> _演習用文章_:
⟨
時代背景や密教についての解説がわかりやすく、小説ではあるものの空海入門書のような一冊でした。

みんなのレビュー

ふと空海に興味が湧き読み始めた一冊。空海が自身をを振り返りながら波乱万丈な人生を弟子たちに語ると言う形式で、すんなり入り込むことが出来た。
“天才”とうたわれている空海の超人的な人物としてエピソードの数々。どこまでが真実なのかわからないけれど、魅力的な人物で難しい部分もありながら最後まで面白く読めた。
真言密教の宇宙観、などかなり入り込んだ仏教についても知ることが出来、小説以上の読み応えがあった。

引用元:ブクログ

沙門空海唐の国にて鬼と宴す 巻ノ一

読んでみて

夢枕獏による中国伝奇小説です。空海と橘逸勢のやりとりが、まるで自分もその場で見ているかのようにリアルでテンポが良く、長い小説ですが時間を忘れて読みふけってしまいます。この二人のバディ感は最高です。

この本がどれだけ魅力的な作品であるかは、2016年には歌舞伎化、2018年には「空海-KU-KAI- 美しき王妃の謎」というタイトルで映画化もされていることからもわかります。映画では染谷将太が空海を熱演していましたが、原作とセットで楽しむのもオススメです。

みんなのレビュー

夢枕獏さんの著作を最初から最後まで一気に読むというのはなかなか新鮮な経験だった。。なんといっても、著者の作品は長い。新魔獣狩りにしても、餓狼伝にしても、ずーっと続いている。なので今回、文庫4冊というかたちで「沙門空海唐の国にて鬼と宴す」を読むことができたのは嬉しかった。
個人的にはこの小説の内容に関しては大満足である。
もちろん、陰陽師と似た設定に関しては異論があると思う。陰陽師を読んでいると少し新鮮味にかけるきらいがあるのは否めない。だが、それを凌駕するスケールの大きさとストーリー展開の巧みさは、さすがだと思う。
⟩
上にある空海を題材にした小説の紹介文を、最後の文の後から書き継いでください。

(グラフ読解データ)
⟨
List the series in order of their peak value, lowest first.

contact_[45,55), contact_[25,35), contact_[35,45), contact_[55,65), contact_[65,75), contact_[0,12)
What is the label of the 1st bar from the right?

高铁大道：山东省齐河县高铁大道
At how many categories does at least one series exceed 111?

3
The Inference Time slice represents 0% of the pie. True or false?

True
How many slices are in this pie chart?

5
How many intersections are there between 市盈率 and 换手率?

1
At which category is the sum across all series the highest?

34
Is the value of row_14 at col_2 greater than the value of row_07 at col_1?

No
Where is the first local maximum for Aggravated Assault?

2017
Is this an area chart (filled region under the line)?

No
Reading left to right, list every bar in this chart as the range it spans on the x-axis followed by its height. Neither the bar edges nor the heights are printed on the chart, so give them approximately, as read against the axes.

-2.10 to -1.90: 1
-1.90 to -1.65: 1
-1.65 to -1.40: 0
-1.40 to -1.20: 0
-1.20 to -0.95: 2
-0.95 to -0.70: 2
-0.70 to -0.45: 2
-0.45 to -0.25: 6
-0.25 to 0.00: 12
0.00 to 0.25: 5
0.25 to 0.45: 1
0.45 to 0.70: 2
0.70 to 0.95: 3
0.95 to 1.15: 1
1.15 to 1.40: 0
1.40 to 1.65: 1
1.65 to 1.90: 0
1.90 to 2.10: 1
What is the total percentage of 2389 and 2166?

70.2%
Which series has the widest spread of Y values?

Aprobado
⟩
> _問題の解答_:
引用元:くろちぬのブログ

空海

読んでみて

『マークスの山』など、推理作家として知られる高村薫による、空海についての評論のような紀行文です。空海に関する著作は、作者の空海に対する思い入れが強すぎてヒートアップしているものも多いのですが、高村薫は非常にフラットな視点で捉えていて、そこが逆に新鮮でした。

高村薫はこの作品を、阪神淡路大震災をきっかけに書き上げたとのことですが、大災害を経験したことで命について向き合う経験があったからこそ、見えてくる空海の世界があるように感じました。

みんなのレビュー

空海の人生を辿りながら、密教と顕教の違い、真言宗と天台宗の違いなどを概説。そして日本人にとっての宗教の在り方についての考察。
ふんだんに収録された絢爛たる寺院、仏具、曼荼羅、忘我を誘うほど美しい山、空、海の写真に助けられ、古代の人々が空海によってもたらされた宗教的高揚感や幸福感に思いを馳せた。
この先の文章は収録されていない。